I mean it can't change lanes. What does it do exactly?
Comma AI deliberately made lane change require a small bit of human intervention for safety reasons. The human hits the blinker and gives the wheel a tiny nudge in the direction, and then openpilot will complete the lane change and resume driving in the new lane.
The theory is that at the current ability of software like Tesla and Comma has, it's probably a good idea for a human to be paying more attention during a lane change maneuver. Comma is of the opinion that the level of autonomy Teslas have is probably unnecessarily unsafe. Comma cares a lot about safety (e.g. they have much more sophisticated driver monitoring than Tesla).
This doesn't matter.

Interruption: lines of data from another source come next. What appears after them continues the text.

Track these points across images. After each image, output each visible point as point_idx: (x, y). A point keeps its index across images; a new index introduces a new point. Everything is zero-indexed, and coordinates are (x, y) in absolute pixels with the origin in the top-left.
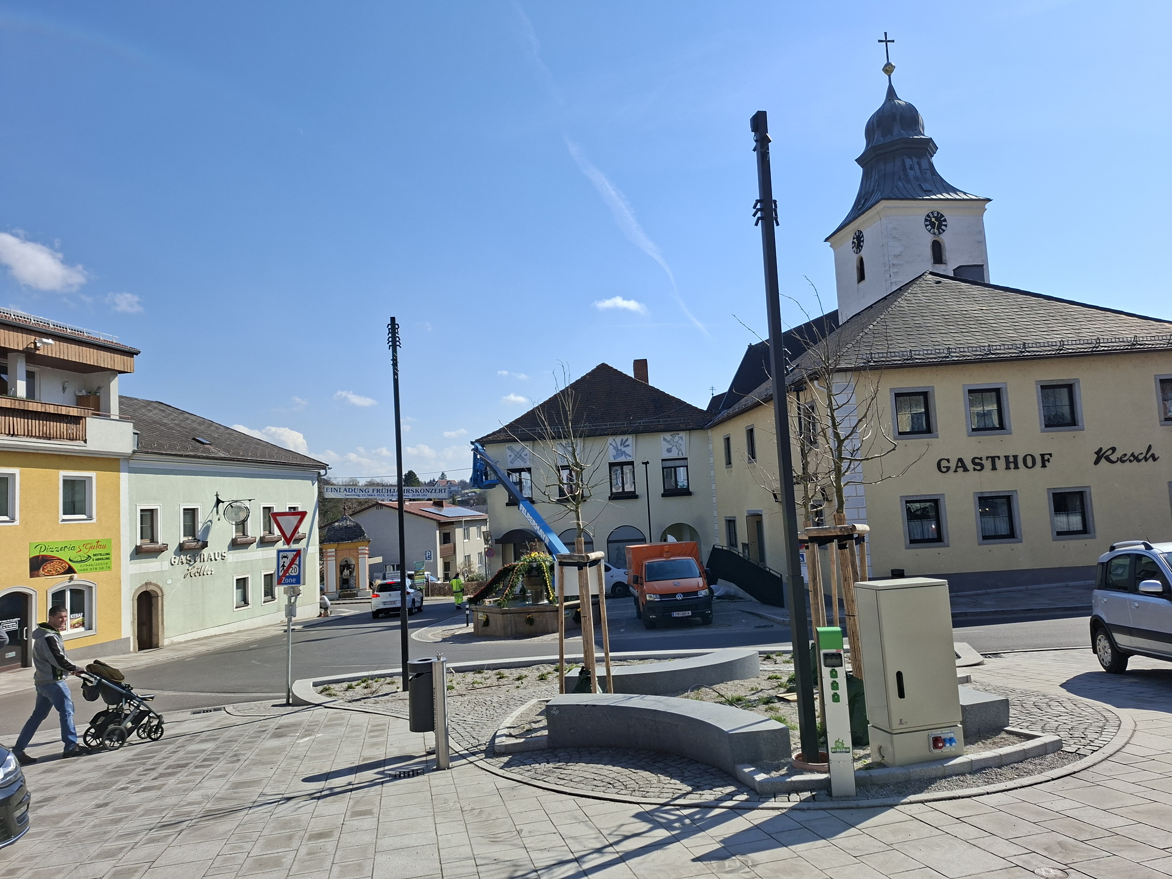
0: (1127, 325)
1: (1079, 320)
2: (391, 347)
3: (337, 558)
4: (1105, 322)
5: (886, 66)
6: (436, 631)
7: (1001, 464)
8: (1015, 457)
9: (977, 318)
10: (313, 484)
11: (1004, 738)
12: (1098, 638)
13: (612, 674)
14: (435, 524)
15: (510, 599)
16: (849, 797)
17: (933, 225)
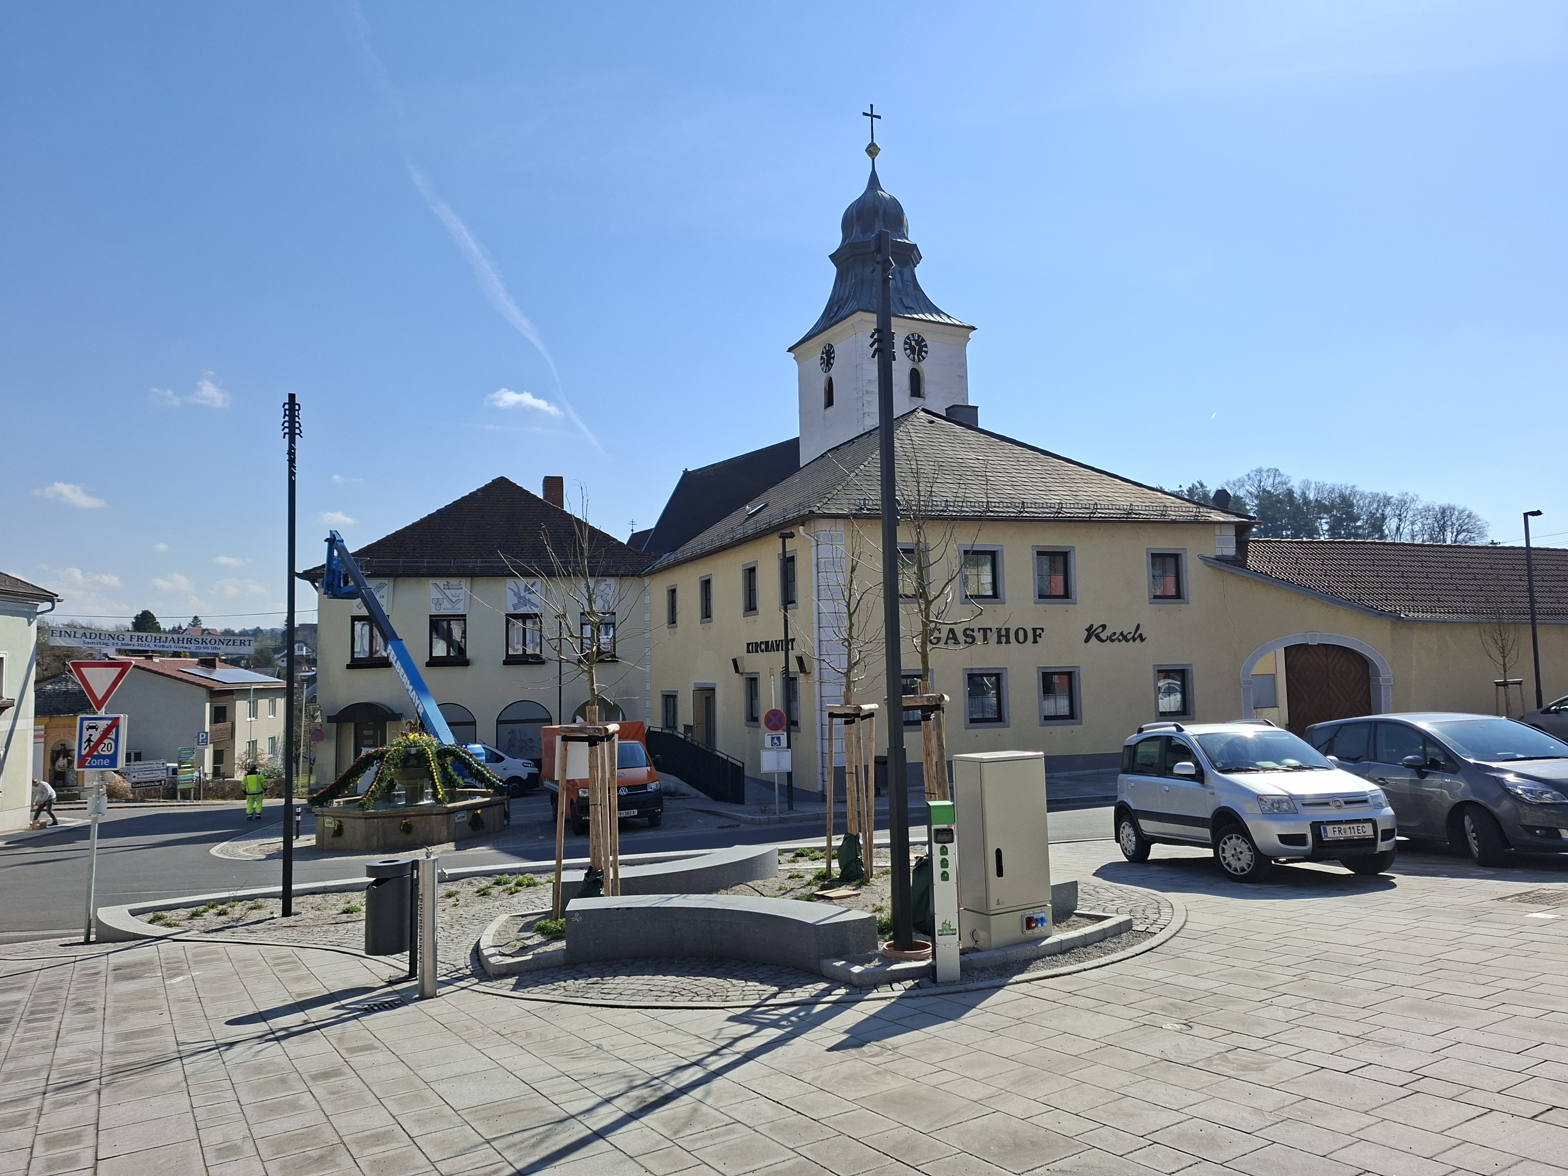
0: (1122, 491)
1: (1075, 481)
2: (287, 436)
3: (48, 739)
4: (1101, 486)
5: (869, 146)
6: (248, 845)
7: (993, 637)
8: (1007, 630)
9: (973, 469)
10: (30, 624)
11: (1076, 921)
12: (1122, 826)
13: (620, 877)
14: (203, 692)
15: (377, 798)
16: (954, 981)
17: (912, 349)
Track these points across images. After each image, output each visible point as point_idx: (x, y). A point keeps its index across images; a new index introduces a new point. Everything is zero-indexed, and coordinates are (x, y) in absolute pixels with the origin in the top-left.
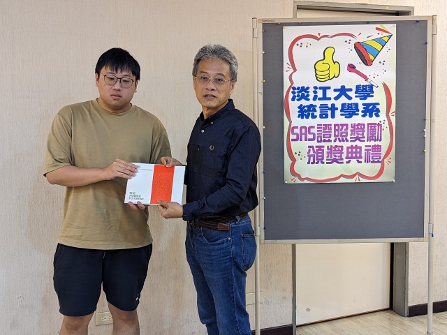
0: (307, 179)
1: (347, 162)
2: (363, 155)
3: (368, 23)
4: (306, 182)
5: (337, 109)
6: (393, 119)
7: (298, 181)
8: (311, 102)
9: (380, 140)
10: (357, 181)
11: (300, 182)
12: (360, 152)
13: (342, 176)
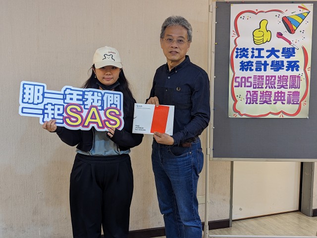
0: (245, 115)
1: (274, 104)
2: (286, 98)
3: (293, 2)
4: (244, 117)
5: (268, 65)
6: (309, 73)
7: (239, 116)
8: (250, 59)
9: (299, 88)
10: (281, 117)
11: (240, 117)
12: (284, 96)
13: (270, 113)
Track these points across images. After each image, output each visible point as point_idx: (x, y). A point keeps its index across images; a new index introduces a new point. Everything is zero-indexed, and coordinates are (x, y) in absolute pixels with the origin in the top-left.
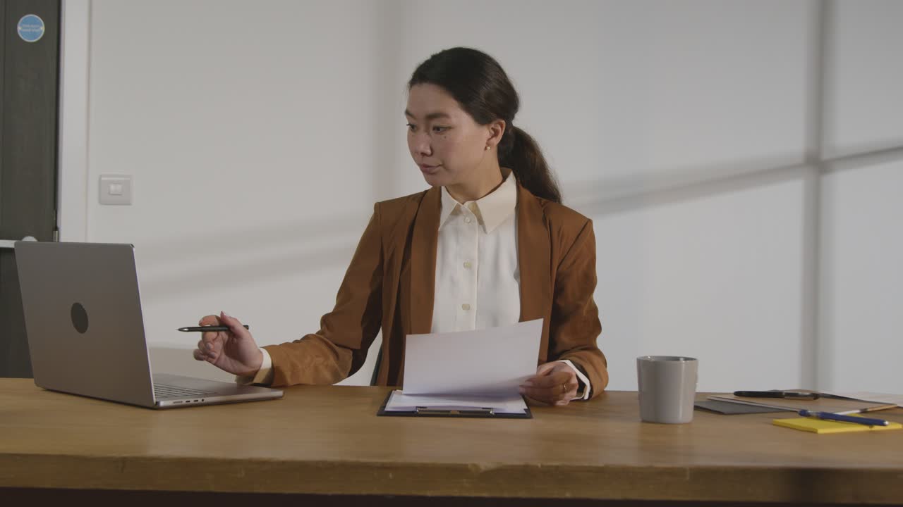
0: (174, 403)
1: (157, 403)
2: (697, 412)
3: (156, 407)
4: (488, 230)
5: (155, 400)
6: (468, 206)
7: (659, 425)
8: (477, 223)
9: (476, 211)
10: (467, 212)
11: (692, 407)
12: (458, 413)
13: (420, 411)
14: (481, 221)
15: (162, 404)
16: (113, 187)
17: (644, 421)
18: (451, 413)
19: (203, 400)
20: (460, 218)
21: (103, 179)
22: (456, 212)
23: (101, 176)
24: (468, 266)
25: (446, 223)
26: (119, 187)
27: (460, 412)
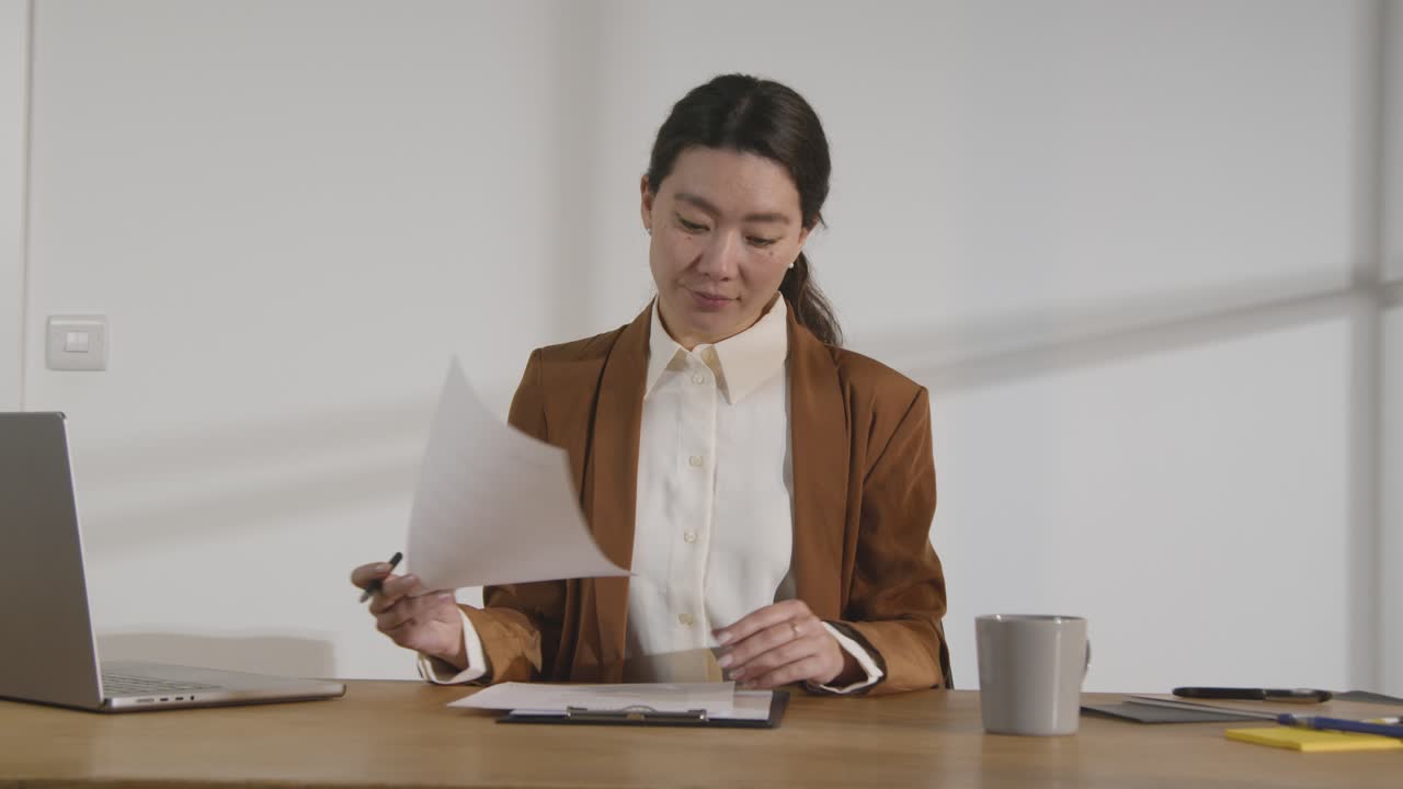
0: (140, 701)
1: (107, 701)
2: (1085, 719)
3: (105, 709)
4: (734, 400)
5: (102, 696)
6: (701, 355)
7: (1015, 738)
8: (714, 386)
9: (714, 363)
10: (698, 364)
11: (1078, 709)
12: (643, 718)
13: (572, 715)
14: (721, 384)
15: (117, 702)
16: (71, 338)
17: (989, 732)
18: (629, 718)
19: (192, 698)
20: (685, 377)
21: (53, 323)
22: (677, 365)
23: (49, 319)
24: (699, 464)
25: (658, 386)
26: (83, 338)
27: (646, 715)
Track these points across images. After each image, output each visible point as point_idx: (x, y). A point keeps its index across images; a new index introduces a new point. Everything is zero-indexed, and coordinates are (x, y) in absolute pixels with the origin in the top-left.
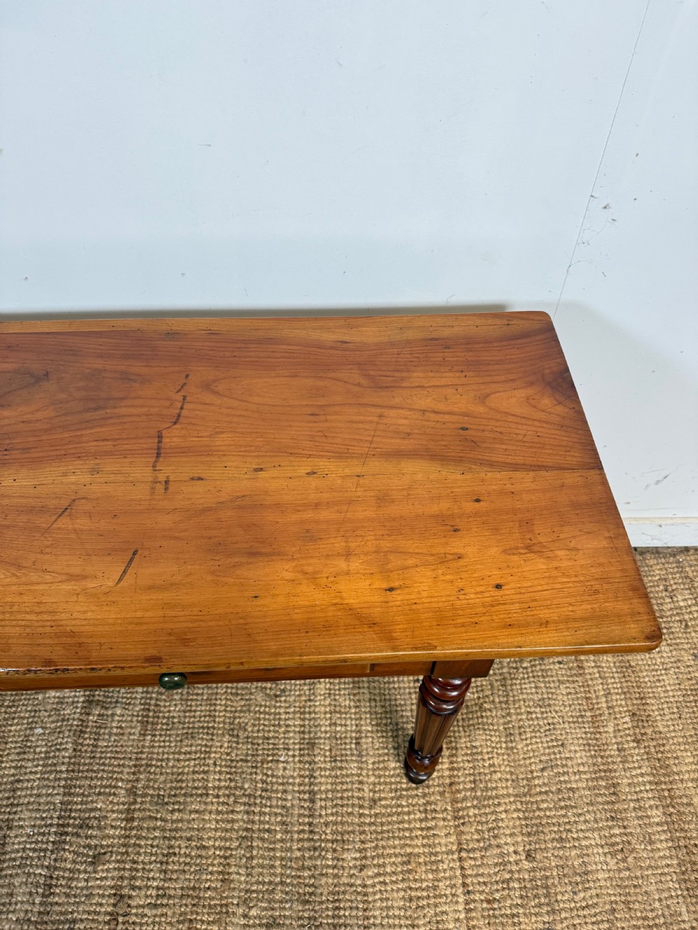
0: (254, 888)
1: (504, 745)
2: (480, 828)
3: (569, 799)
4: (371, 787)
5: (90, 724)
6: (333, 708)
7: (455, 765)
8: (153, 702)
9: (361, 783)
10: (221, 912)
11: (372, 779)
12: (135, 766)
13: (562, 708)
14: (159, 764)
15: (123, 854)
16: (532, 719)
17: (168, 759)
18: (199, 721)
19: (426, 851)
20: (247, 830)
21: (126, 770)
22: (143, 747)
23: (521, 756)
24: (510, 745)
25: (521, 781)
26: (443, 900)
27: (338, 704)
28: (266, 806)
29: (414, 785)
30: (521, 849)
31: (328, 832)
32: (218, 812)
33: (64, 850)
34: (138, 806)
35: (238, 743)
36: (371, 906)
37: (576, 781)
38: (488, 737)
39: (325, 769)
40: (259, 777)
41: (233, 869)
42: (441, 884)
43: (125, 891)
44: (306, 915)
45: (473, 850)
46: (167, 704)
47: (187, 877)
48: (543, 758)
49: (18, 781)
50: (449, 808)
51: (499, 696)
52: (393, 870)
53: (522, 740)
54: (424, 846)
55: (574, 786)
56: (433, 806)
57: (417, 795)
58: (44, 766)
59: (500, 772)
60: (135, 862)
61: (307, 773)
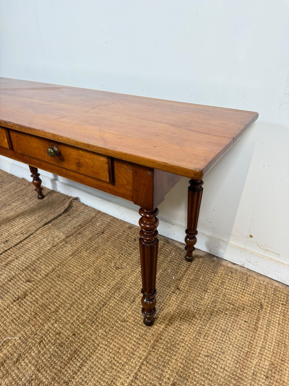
0: (63, 319)
1: (194, 335)
2: (160, 358)
3: (211, 376)
4: (128, 315)
5: (59, 246)
6: (134, 282)
7: (167, 329)
8: (80, 249)
9: (125, 311)
10: (47, 318)
11: (130, 313)
12: (61, 263)
13: (234, 339)
14: (67, 266)
15: (36, 283)
16: (215, 334)
17: (71, 267)
18: (89, 262)
19: (131, 351)
20: (75, 300)
21: (57, 262)
22: (67, 259)
23: (199, 344)
24: (197, 337)
25: (192, 353)
26: (123, 372)
27: (137, 282)
28: (87, 297)
29: (144, 325)
30: (172, 379)
31: (100, 319)
32: (72, 290)
33: (24, 272)
34: (51, 274)
35: (95, 274)
36: (95, 353)
37: (220, 371)
38: (189, 328)
39: (116, 299)
40: (92, 288)
41: (61, 308)
42: (127, 366)
43: (28, 293)
44: (71, 339)
45: (150, 364)
46: (84, 252)
47: (47, 301)
48: (209, 351)
49: (29, 249)
50: (152, 342)
51: (206, 317)
52: (113, 348)
53: (204, 338)
54: (131, 348)
55: (218, 373)
56: (146, 337)
57: (143, 329)
58: (38, 249)
59: (185, 344)
60: (37, 287)
61: (109, 296)
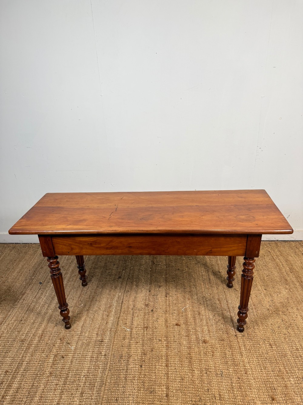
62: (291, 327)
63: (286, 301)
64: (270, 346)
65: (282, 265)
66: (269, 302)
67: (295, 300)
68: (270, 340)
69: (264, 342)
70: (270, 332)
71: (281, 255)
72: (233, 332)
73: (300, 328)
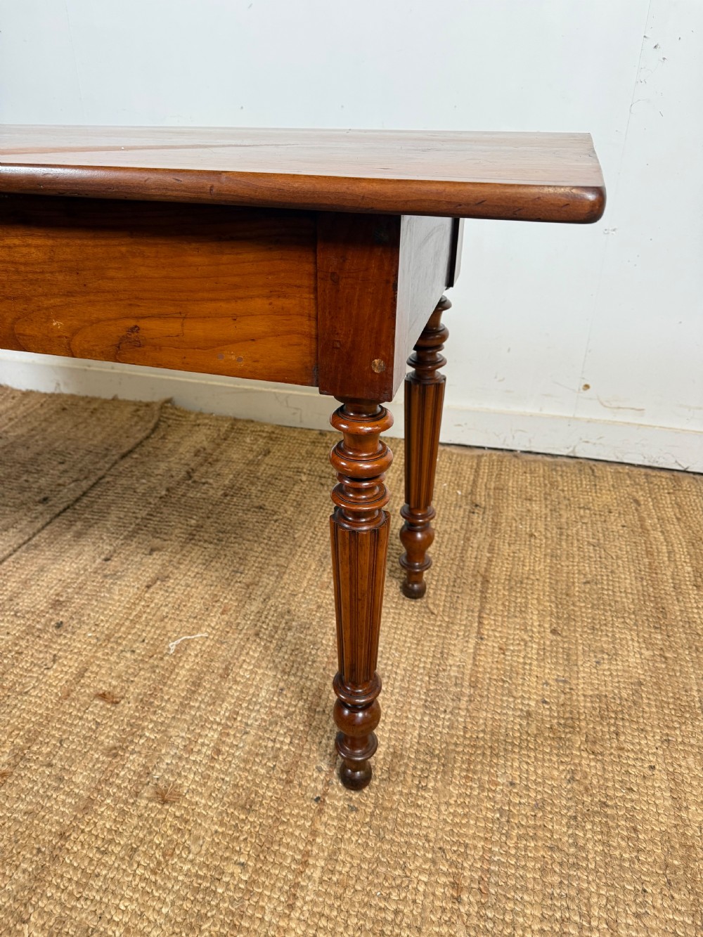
1: (548, 561)
2: (507, 604)
3: (610, 605)
16: (583, 552)
23: (565, 571)
24: (554, 561)
26: (453, 637)
30: (547, 625)
37: (621, 597)
42: (455, 627)
45: (496, 615)
50: (478, 584)
53: (569, 561)
55: (618, 599)
59: (540, 576)
62: (597, 820)
63: (624, 695)
64: (450, 892)
65: (669, 553)
66: (547, 684)
67: (671, 700)
68: (466, 859)
69: (434, 862)
70: (486, 819)
71: (678, 519)
72: (315, 780)
73: (646, 832)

Just look at the performance achieved by CuDNN kernels (which back PyTorch), they're dynamically shaped and hit near peak. For dense linear algebra at the size of modern neural networks, optimizing for the loop bound condition won't help much.
> All tensors are lazy, so it can aggressively fuse operations.
This matters. PyTorch teams are trying to implement that now (they have LazyTensor, AITemplate, TorchDynamo), but I'm not sure of the status (it's been tried repeatedly).
> The backend is 10x+ simpler, meaning optimizing one kernel makes everything fast.
The first part of that sentence matters, the second part doesn't. Kernels are already fast and their reuse outside of being fused into each other (which you need a full linear algebra compiler to do) isn't very high. If you make sum fast, you have not made matrix multiplication fast even though MM has a sum in it. It just isn't that easy to compose operations and still hit 80+% of hardware efficiency.
But it is easier to iterate fast and build a seamless lazy compiler if your backend is simple. You can pattern match more easily and ensure you handle edge cases without insanely complicated things like alias analysis (which PyTorch has to do).